Oslo Airport has become the first airport building in the world to gain an ‘Excellent’ BREEAM sustainability rating

Oslo Airport

Oslo Airport is breaking ground with its sustainability offering

Oslo Airport is paving the way for airport buildings to become more energy efficient by being the first to win an ‘Excellent’ BREEAM sustainability award – the world’s leading sustainability assessment method for buildings.

As the result of a 10-year expansion by Nordic Office of Architecture, which has doubled the size of the airport, Oslo Airport is now a global benchmark for sustainable design.

Green construction at Oslo Airport

To minimise the airport’s impact on the environment, architects decided to find innovative sources of energy and use as many renewable materials in the build as possible.

Snow from the runways is now stored during winter and used as coolant during the summer, while the new interior is clad in sustainable timber sourced from Scandinavian forests. Recycled steel and environmentally friendly concrete have also been used throughout.

“We are delighted to have delivered a project which not only develops Oslo Airport’s distinctive architecture, but one which also provides a greatly enhanced experience for passengers,” says Gudmund Stokke, founder and head of design at Nordic Office of Architecture.

Business travellers concerned about their carbon footprint will be pleased to see that these design choices have reduced the building’s CO2 emissions by 35%. Enhanced insulation means energy consumption has also been cut by more than 50%.

A taste of Scandinavia

Green walls and water features, suggestive of Scandinavian forests, add to the airport’s relaxing atmosphere. Duty-free areas, meanwhile, feature organic stone forms inspired by the Norwegian landscape.

Lighting can be set to different moods according to the weather, season and time of day, while curved glazed windows on both sides of the pier running between the boarding gates allows business travellers to see the surrounding views.

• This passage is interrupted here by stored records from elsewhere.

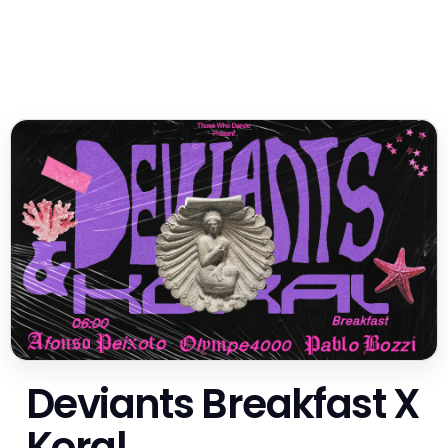
Deviants Breakfast X
Koral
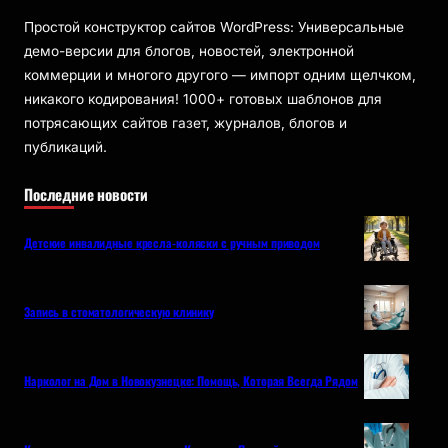
Простой конструктор сайтов WordPress: Универсальные
демо-версии для блогов, новостей, электронной
коммерции и многого другого — импорт одним щелчком,
никакого кодирования! 1000+ готовых шаблонов для
потрясающих сайтов газет, журналов, блогов и
публикаций.
Последние новости
Детские инвалидные кресла-коляски с ручным приводом
Запись в стоматологическую клинику
Нарколог на Дом в Новокузнецке: Помощь, Которая Всегда Рядом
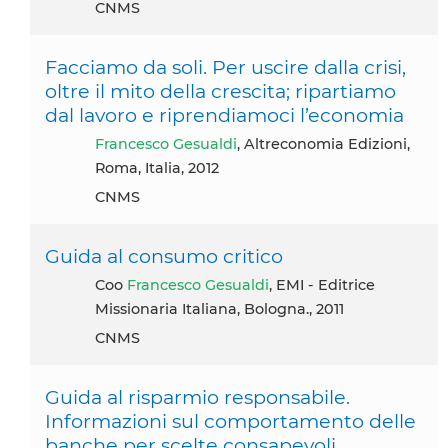
CNMS
Facciamo da soli. Per uscire dalla crisi,
oltre il mito della crescita; ripartiamo
dal lavoro e riprendiamoci l’economia
Francesco Gesualdi
, Altreconomia Edizioni,
Roma, Italia, 2012
CNMS
Guida al consumo critico
coo
Francesco Gesualdi
, EMI - Editrice
Missionaria Italiana, Bologna., 2011
CNMS
Guida al risparmio responsabile.
Informazioni sul comportamento delle
banche per scelte consapevoli.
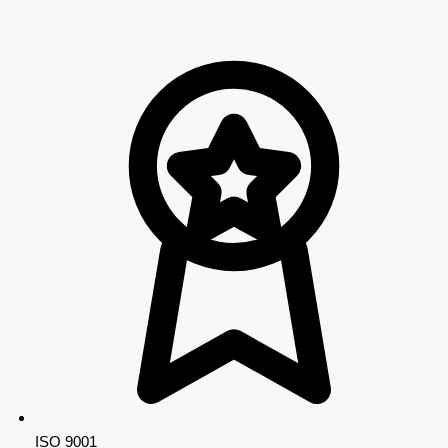
ISO 9001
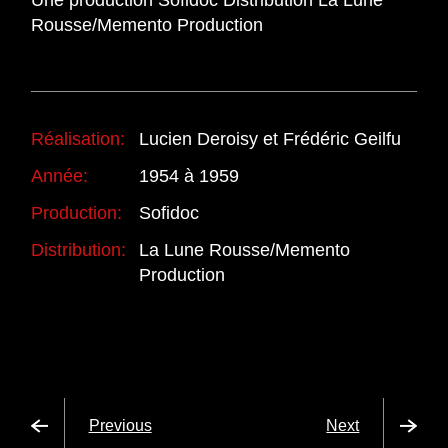
Une production Sofidoc Distribution La Lune
Rousse/Memento Production
Réalisation:
Lucien Deroisy et Frédéric Geilfu
Année:
1954 à 1959
Production:
Sofidoc
Distribution:
La Lune Rousse/Memento
Production
Previous
Next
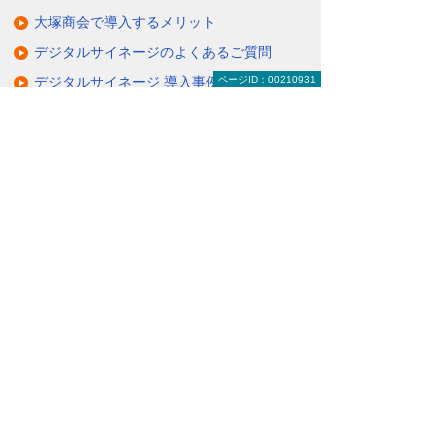
大塚商会で導入するメリット
デジタルサイネージのよくあるご質問
デジタルサイネージ 導入事例
ページID：00210931
関連するソリューション・製品
タブレットに情報を配信・共有できる
（デジサインTab）
情報を分かりやすく伝えるクラウド配信サ
ービス
（たよれーる ABookクラウドサービス）
ナビゲーションメニュー
デジタルサイネージ
デジタルサイネージとは
デジタルサイネージの活用例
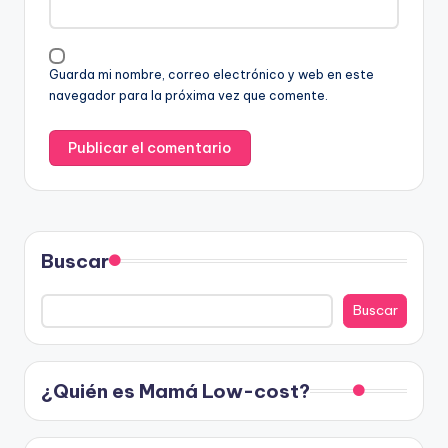
Guarda mi nombre, correo electrónico y web en este
navegador para la próxima vez que comente.
Buscar
Buscar
¿Quién es Mamá Low-cost?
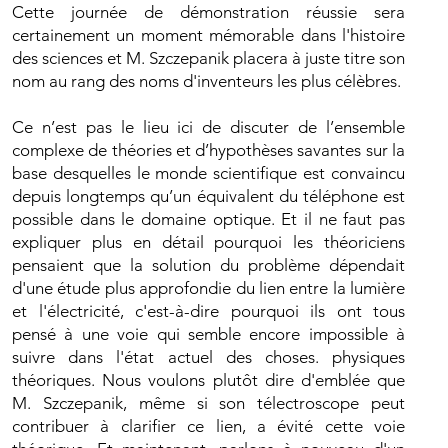
Cette journée de démonstration réussie sera
certainement un moment mémorable dans l'histoire
des sciences et M. Szczepanik placera à juste titre son
nom au rang des noms d'inventeurs les plus célèbres.
Ce n’est pas le lieu ici de discuter de l’ensemble
complexe de théories et d’hypothèses savantes sur la
base desquelles le monde scientifique est convaincu
depuis longtemps qu’un équivalent du téléphone est
possible dans le domaine optique. Et il ne faut pas
expliquer plus en détail pourquoi les théoriciens
pensaient que la solution du problème dépendait
d'une étude plus approfondie du lien entre la lumière
et l'électricité, c'est-à-dire pourquoi ils ont tous
pensé à une voie qui semble encore impossible à
suivre dans l'état actuel des choses. physiques
théoriques. Nous voulons plutôt dire d'emblée que
M. Szczepanik, même si son télectroscope peut
contribuer à clarifier ce lien, a évité cette voie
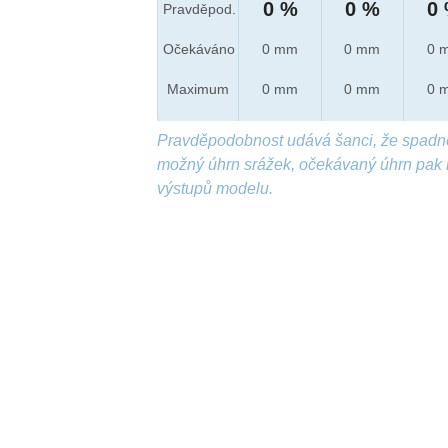
0 %
0 %
0
Pravděpod.
Očekáváno
0 mm
0 mm
0 
Maximum
0 mm
0 mm
0 
Pravděpodobnost udává šanci, že spadn
možný úhrn srážek, očekávaný úhrn pak 
výstupů modelu.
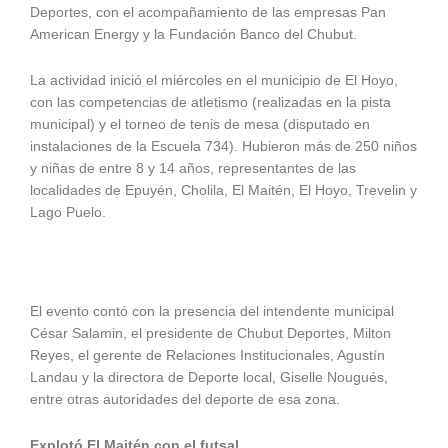
Deportes, con el acompañamiento de las empresas Pan
American Energy y la Fundación Banco del Chubut.
La actividad inició el miércoles en el municipio de El Hoyo,
con las competencias de atletismo (realizadas en la pista
municipal) y el torneo de tenis de mesa (disputado en
instalaciones de la Escuela 734). Hubieron más de 250 niños
y niñas de entre 8 y 14 años, representantes de las
localidades de Epuyén, Cholila, El Maitén, El Hoyo, Trevelin y
Lago Puelo.
El evento contó con la presencia del intendente municipal
César Salamin, el presidente de Chubut Deportes, Milton
Reyes, el gerente de Relaciones Institucionales, Agustín
Landau y la directora de Deporte local, Giselle Nougués,
entre otras autoridades del deporte de esa zona.
Explotó El Maitén con el futsal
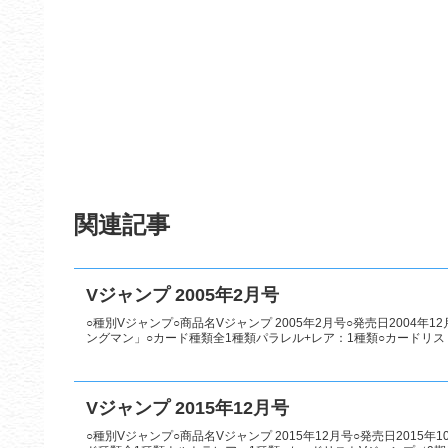
関連記事
Vジャンプ 2005年2月号
○種別Vジャンプ○商品名Vジャンプ 2005年2月号○発売日2004年1
ングマン」○カード種類全1種類パラレル+レア：1種類○カードリストV
Vジャンプ 2015年12月号
○種別Vジャンプ○商品名Vジャンプ 2015年12月号○発売日2015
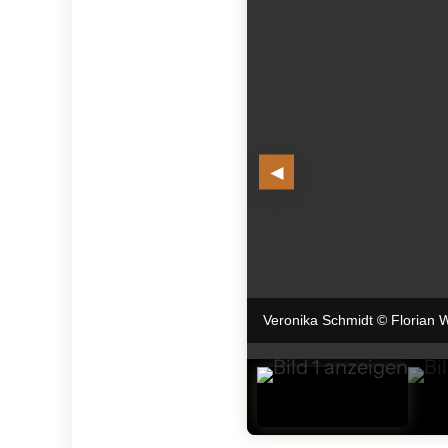
◄
Veronika Schmidt © Florian 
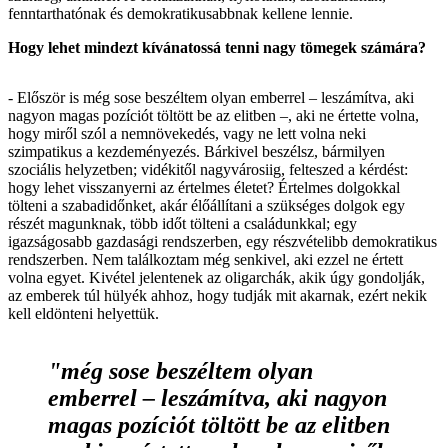
fenntarthatónak és demokratikusabbnak kellene lennie.
Hogy lehet mindezt kívánatossá tenni nagy tömegek számára?
- Először is még sose beszéltem olyan emberrel – leszámítva, aki
nagyon magas pozíciót töltött be az elitben –, aki ne értette volna,
hogy miről szól a nemnövekedés, vagy ne lett volna neki
szimpatikus a kezdeményezés. Bárkivel beszélsz, bármilyen
szociális helyzetben; vidékitől nagyvárosiig, felteszed a kérdést:
hogy lehet visszanyerni az értelmes életet? Értelmes dolgokkal
tölteni a szabadidőnket, akár élőállítani a szükséges dolgok egy
részét magunknak, több időt tölteni a családunkkal; egy
igazságosabb gazdasági rendszerben, egy részvételibb demokratikus
rendszerben. Nem találkoztam még senkivel, aki ezzel ne értett
volna egyet. Kivétel jelentenek az oligarchák, akik úgy gondolják,
az emberek túl hülyék ahhoz, hogy tudják mit akarnak, ezért nekik
kell eldönteni helyettük.
"még sose beszéltem olyan
emberrel – leszámítva, aki nagyon
magas pozíciót töltött be az elitben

Meanwhile, sustainability hasn’t come at the expense of passenger comfort in other ways: “Passenger flow has been improved with a maximum walking distance of just 450m, which is far shorter than most airports,” says Dag-Falk Petersen, CEO of Avinor, Norway’s state airport operator. “Oslo Airport is now more spacious, more efficient and more comfortable for the passengers.”

With a number of European airports currently in development, including Berlin’s long-awaited Brandenburg Willy Brandt, or undergoing ambitious upgrades, such as Manchester, plenty of eyes in the travel industry are sure to be on Oslo Airport’s pioneering green design.